* **Instructions to follow**: Once the images are set aside, write out the rest of the records exactly.

* **Material provided**:
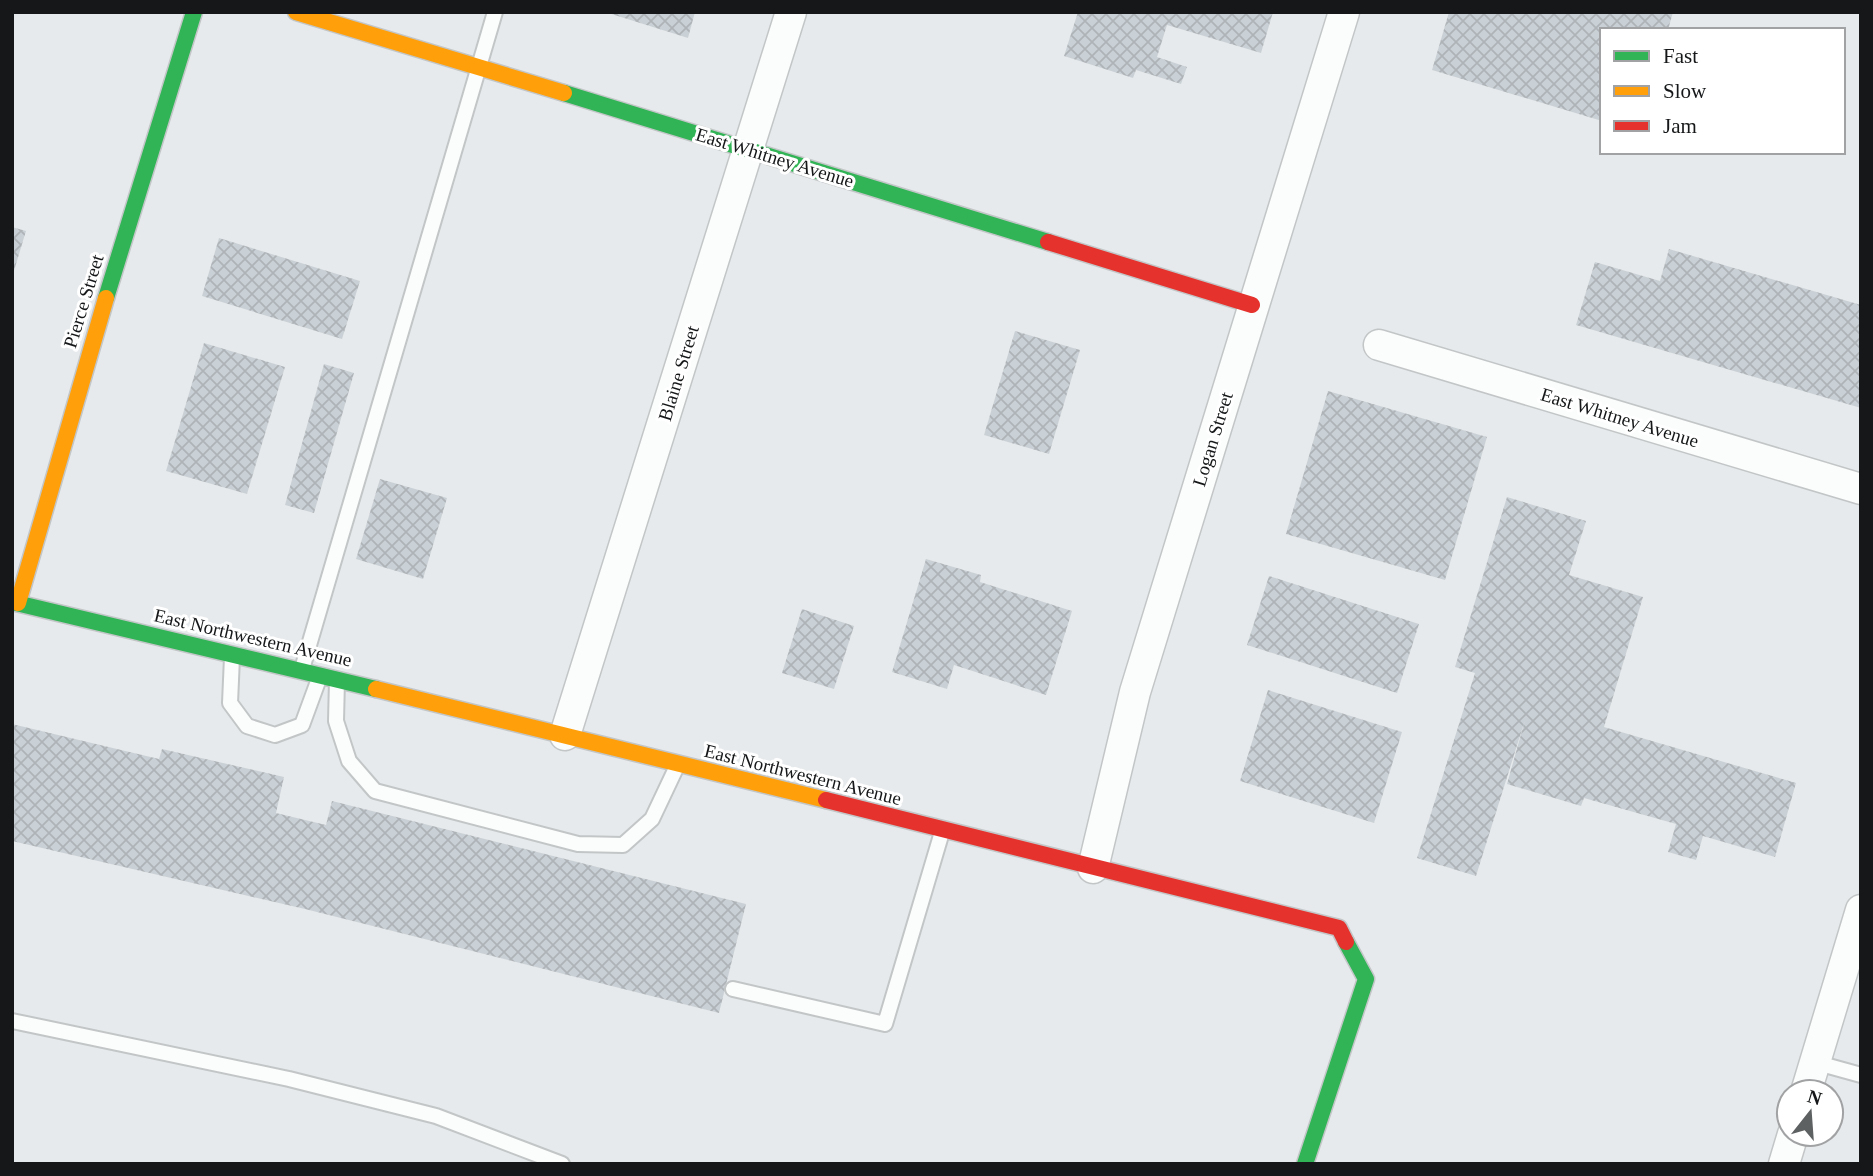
<svg xmlns="http://www.w3.org/2000/svg" width="1873" height="1176" viewBox="0 0 1873 1176" font-family="Georgia,serif">
  <style>
    .building { fill: url(#building-cross-hatch) }
    .lines { fill: none; stroke-linecap: round; stroke-linejoin: round }
    .lane-casing { stroke: #c3c6c7; stroke-width: 18 }
    .street-casing { stroke: #c3c6c7; stroke-width: 33 }
    .fast-casing { stroke: #c3c6c7; stroke-width: 19 }
    .slow-casing { stroke: #c3c6c7; stroke-width: 19 }
    .jam-casing { stroke: #c3c6c7; stroke-width: 19 }
    .lane { stroke: #fbfcfc; stroke-width: 14 }
    .street { stroke: #fbfcfc; stroke-width: 30 }
    .fast { stroke: #30b455; stroke-width: 16 }
    .slow { stroke: #ff9f0a; stroke-width: 16 }
    .jam { stroke: #e5322d; stroke-width: 16 }
    .labels { text-anchor: middle; stroke-width: 6; stroke-linejoin: round; paint-order: stroke }
    .street-label { font-size: 19px; fill: #151718; stroke: #fff }
  </style>
  <defs>
    <pattern id="building-cross-hatch" width="8" height="8" patternUnits="userSpaceOnUse" patternTransform="scale(1.75)"><rect width="8" height="8" fill="#cad1d6"/><path d="M0 0l8 8M0 8l8-8" fill="none" stroke="#adb3b7"/></pattern>
  </defs>
  <rect width="100%" height="100%" fill="#e7eaec"/>
  <g class="building">
    <polygon points="605,12 695,12 688,38"/>
    <polygon points="1078,12 1273,12 1261,53 1167,25 1157,57 1187,67 1181,84 1136,70 1133,78 1064,56"/>
    <polygon points="1449,12 1673,12 1668,30 1602,30 1602,121 1432,70"/>
    <polygon points="12,227 26,231 13,274 12,274"/>
    <polygon points="219,238 360,281 342,339 202,296"/>
    <polygon points="1669,249 1861,305 1861,408 1576,325 1595,262 1660,281"/>
    <polygon points="1015,331 1080,350 1049,454 984,435"/>
    <polygon points="204,343 285,367 247,494 166,471"/>
    <polygon points="324,364 354,373 314,513 285,505"/>
    <polygon points="1328,391 1487,437 1445,580 1286,534"/>
    <polygon points="380,479 447,498 423,579 356,559"/>
    <polygon points="1507,497 1586,521 1569,575 1643,597 1604,727 1796,783 1775,857 1703,836 1696,860 1668,852 1676,824 1584,798 1581,806 1507,784 1525,720 1476,876 1417,858 1475,673 1455,667"/>
    <polygon points="926,559 981,575 980,582 1072,611 1046,695 954,665 947,689 892,672"/>
    <polygon points="1269,576 1419,624 1397,693 1247,645"/>
    <polygon points="802,609 854,626 834,689 782,673"/>
    <polygon points="1268,690 1402,732 1374,823 1240,781"/>
    <polygon points="12,724 159,759 162,749 284,777 276,813 326,825 332,801 746,904 719,1013 305,909 12,841"/>
  </g>
  <g class="lines">
    <defs>
      <g id="lane">
        <polyline points="232,657 230,703 247,726 275,735 302,725 320,676"/>
        <polyline points="302,669 495,12"/>
        <polyline points="337,680 336,721 349,761 375,791 578,844 623,845 652,819 678,764"/>
        <polyline points="733,989 885,1024 942,832"/>
        <polyline points="12,1021 289,1079 436,1116 562,1164"/>
        <polyline points="1814,1062 1861,1075"/>
      </g>
      <g id="street">
        <polyline points="1379,345 1861,489"/>
        <polyline points="565,735 791,12"/>
        <polyline points="1093,868 1135,692 1344,12"/>
        <polyline points="1806,1092 1861,910"/>
        <polyline points="1784,1164 1793,1134"/>
      </g>
      <g id="fast">
        <polyline points="564,93 1048,242"/>
        <polyline points="106,298 194,12"/>
        <polyline points="12,602 376,689"/>
        <polyline points="1305,1164 1366,979 1346,942"/>
      </g>
      <g id="slow">
        <polyline points="296,12 564,93"/>
        <polyline points="18,603 106,298"/>
        <polyline points="376,689 826,800"/>
      </g>
      <g id="jam">
        <polyline points="1048,242 1252,305"/>
        <polyline points="826,800 1339,928 1346,942"/>
      </g>
    </defs>
    <use href="#lane" class="lane-casing"/>
    <use href="#street" class="street-casing"/>
    <use href="#fast" class="fast-casing"/>
    <use href="#slow" class="slow-casing"/>
    <use href="#jam" class="jam-casing"/>
    <use href="#lane" class="lane"/>
    <use href="#street" class="street"/>
    <use href="#fast" class="fast"/>
    <use href="#slow" class="slow"/>
    <use href="#jam" class="jam"/>
  </g>
  <g class="labels">
    <g class="street-label">
      <text transform="translate(775 157) rotate(17)" y="7">East Whitney Avenue</text>
      <text transform="translate(83 301) rotate(-73)" y="7">Pierce Street</text>
      <text transform="translate(678 373) rotate(-73)" y="7">Blaine Street</text>
      <text transform="translate(1620 417) rotate(17)" y="7">East Whitney Avenue</text>
      <text transform="translate(1212 439) rotate(-73)" y="7">Logan Street</text>
      <text transform="translate(253 637) rotate(13)" y="7">East Northwestern Avenue</text>
      <text transform="translate(803 774) rotate(14)" y="7">East Northwestern Avenue</text>
    </g>
  </g>
  <rect width="1873" height="1176" fill="none" stroke="#151718" stroke-width="28"/>
  <rect x="1600" y="28" width="245" height="126" fill="#ffffff" stroke="#a1a2a3" stroke-width="2"/>
  <rect x="1614" y="51" width="35" height="10" fill="#30b455" stroke="#a1a2a3" stroke-width="2"/>
  <text x="1663" y="63" font-size="21" fill="#151718">Fast</text>
  <rect x="1614" y="86" width="35" height="10" fill="#ff9f0a" stroke="#a1a2a3" stroke-width="2"/>
  <text x="1663" y="98" font-size="21" fill="#151718">Slow</text>
  <rect x="1614" y="121" width="35" height="10" fill="#e5322d" stroke="#a1a2a3" stroke-width="2"/>
  <text x="1663" y="133" font-size="21" fill="#151718">Jam</text>
  <g transform="translate(1810 1113) rotate(17)"><circle r="33" fill="#ffffff" stroke="#a1a2a3" stroke-width="2"/>
  <path d="M0-5L12 26L0 18L-12 26Z" fill="#5e6162"/>
  <text y="-10" font-size="19" font-weight="bold" text-anchor="middle" fill="#151718">N</text>
  </g>
</svg>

* **Solution to the exercise**:
<svg xmlns="http://www.w3.org/2000/svg" width="1873" height="1176" viewBox="0 0 1873 1176" font-family="Georgia,serif">
  <style>
    .building { fill: url(#building-cross-hatch) }
    .lines { fill: none; stroke-linecap: round; stroke-linejoin: round }
    .lane-casing { stroke: #c3c6c7; stroke-width: 18 }
    .street-casing { stroke: #c3c6c7; stroke-width: 33 }
    .fast-casing { stroke: #c3c6c7; stroke-width: 19 }
    .slow-casing { stroke: #c3c6c7; stroke-width: 19 }
    .jam-casing { stroke: #c3c6c7; stroke-width: 19 }
    .lane { stroke: #fbfcfc; stroke-width: 14 }
    .street { stroke: #fbfcfc; stroke-width: 30 }
    .fast { stroke: #30b455; stroke-width: 16 }
    .slow { stroke: #ff9f0a; stroke-width: 16 }
    .jam { stroke: #e5322d; stroke-width: 16 }
    .labels { text-anchor: middle; stroke-width: 6; stroke-linejoin: round; paint-order: stroke }
    .street-label { font-size: 19px; fill: #151718; stroke: #fff }
  </style>
  <defs>
    <pattern id="building-cross-hatch" width="8" height="8" patternUnits="userSpaceOnUse" patternTransform="scale(1.75)"><rect width="8" height="8" fill="#cad1d6"/><path d="M0 0l8 8M0 8l8-8" fill="none" stroke="#adb3b7"/></pattern>
  </defs>
  <rect width="100%" height="100%" fill="#e7eaec"/>
  <g class="building">
    <polygon points="605,12 695,12 688,38"/>
    <polygon points="1078,12 1273,12 1261,53 1167,25 1157,57 1187,67 1181,84 1136,70 1133,78 1064,56"/>
    <polygon points="1449,12 1673,12 1668,30 1602,30 1602,121 1432,70"/>
    <polygon points="12,227 26,231 13,274 12,274"/>
    <polygon points="219,238 360,281 342,339 202,296"/>
    <polygon points="1669,249 1861,305 1861,408 1576,325 1595,262 1660,281"/>
    <polygon points="1015,331 1080,350 1049,454 984,435"/>
    <polygon points="204,343 285,367 247,494 166,471"/>
    <polygon points="324,364 354,373 314,513 285,505"/>
    <polygon points="1328,391 1487,437 1445,580 1286,534"/>
    <polygon points="380,479 447,498 423,579 356,559"/>
    <polygon points="1507,497 1586,521 1569,575 1643,597 1604,727 1796,783 1775,857 1703,836 1696,860 1668,852 1676,824 1584,798 1581,806 1507,784 1525,720 1476,876 1417,858 1475,673 1455,667"/>
    <polygon points="926,559 981,575 980,582 1072,611 1046,695 954,665 947,689 892,672"/>
    <polygon points="1269,576 1419,624 1397,693 1247,645"/>
    <polygon points="802,609 854,626 834,689 782,673"/>
    <polygon points="1268,690 1402,732 1374,823 1240,781"/>
    <polygon points="12,724 159,759 162,749 284,777 276,813 326,825 332,801 746,904 719,1013 305,909 12,841"/>
  </g>
  <g class="lines">
    <defs>
      <g id="lane">
        <polyline points="232,657 230,703 247,726 275,735 302,725 320,676"/>
        <polyline points="302,669 495,12"/>
        <polyline points="337,680 336,721 349,761 375,791 578,844 623,845 652,819 678,764"/>
        <polyline points="733,989 885,1024 942,832"/>
        <polyline points="12,1021 289,1079 436,1116 562,1164"/>
        <polyline points="1814,1062 1861,1075"/>
      </g>
      <g id="street">
        <polyline points="1379,345 1861,489"/>
        <polyline points="565,735 791,12"/>
        <polyline points="1093,868 1135,692 1344,12"/>
        <polyline points="1806,1092 1861,910"/>
        <polyline points="1784,1164 1793,1134"/>
      </g>
      <g id="fast">
        <polyline points="564,93 1048,242"/>
        <polyline points="106,298 194,12"/>
        <polyline points="12,602 376,689"/>
        <polyline points="1305,1164 1366,979 1346,942"/>
      </g>
      <g id="slow">
        <polyline points="296,12 564,93"/>
        <polyline points="18,603 106,298"/>
        <polyline points="376,689 826,800"/>
      </g>
      <g id="jam">
        <polyline points="1048,242 1252,305"/>
        <polyline points="826,800 1339,928 1346,942"/>
      </g>
    </defs>
    <use href="#lane" class="lane-casing"/>
    <use href="#street" class="street-casing"/>
    <use href="#fast" class="fast-casing"/>
    <use href="#slow" class="slow-casing"/>
    <use href="#jam" class="jam-casing"/>
    <use href="#lane" class="lane"/>
    <use href="#street" class="street"/>
    <use href="#fast" class="fast"/>
    <use href="#slow" class="slow"/>
    <use href="#jam" class="jam"/>
  </g>
  <g class="labels">
    <g class="street-label">
      <text transform="translate(775 157) rotate(17)" y="7">East Whitney Avenue</text>
      <text transform="translate(83 301) rotate(-73)" y="7">Pierce Street</text>
      <text transform="translate(678 373) rotate(-73)" y="7">Blaine Street</text>
      <text transform="translate(1620 417) rotate(17)" y="7">East Whitney Avenue</text>
      <text transform="translate(1212 439) rotate(-73)" y="7">Logan Street</text>
      <text transform="translate(253 637) rotate(13)" y="7">East Northwestern Avenue</text>
      <text transform="translate(803 774) rotate(14)" y="7">East Northwestern Avenue</text>
    </g>
  </g>
  <rect width="1873" height="1176" fill="none" stroke="#151718" stroke-width="28"/>
  <rect x="1600" y="28" width="245" height="126" fill="#ffffff" stroke="#a1a2a3" stroke-width="2"/>
  <rect x="1614" y="51" width="35" height="10" fill="#30b455" stroke="#a1a2a3" stroke-width="2"/>
  <text x="1663" y="63" font-size="21" fill="#151718">Fast</text>
  <rect x="1614" y="86" width="35" height="10" fill="#ff9f0a" stroke="#a1a2a3" stroke-width="2"/>
  <text x="1663" y="98" font-size="21" fill="#151718">Slow</text>
  <rect x="1614" y="121" width="35" height="10" fill="#e5322d" stroke="#a1a2a3" stroke-width="2"/>
  <text x="1663" y="133" font-size="21" fill="#151718">Jam</text>
  <g transform="translate(1810 1113) rotate(17)"><circle r="33" fill="#ffffff" stroke="#a1a2a3" stroke-width="2"/>
  <path d="M0-5L12 26L0 18L-12 26Z" fill="#5e6162"/>
  <text y="-10" font-size="19" font-weight="bold" text-anchor="middle" fill="#151718">N</text>
  </g>
</svg>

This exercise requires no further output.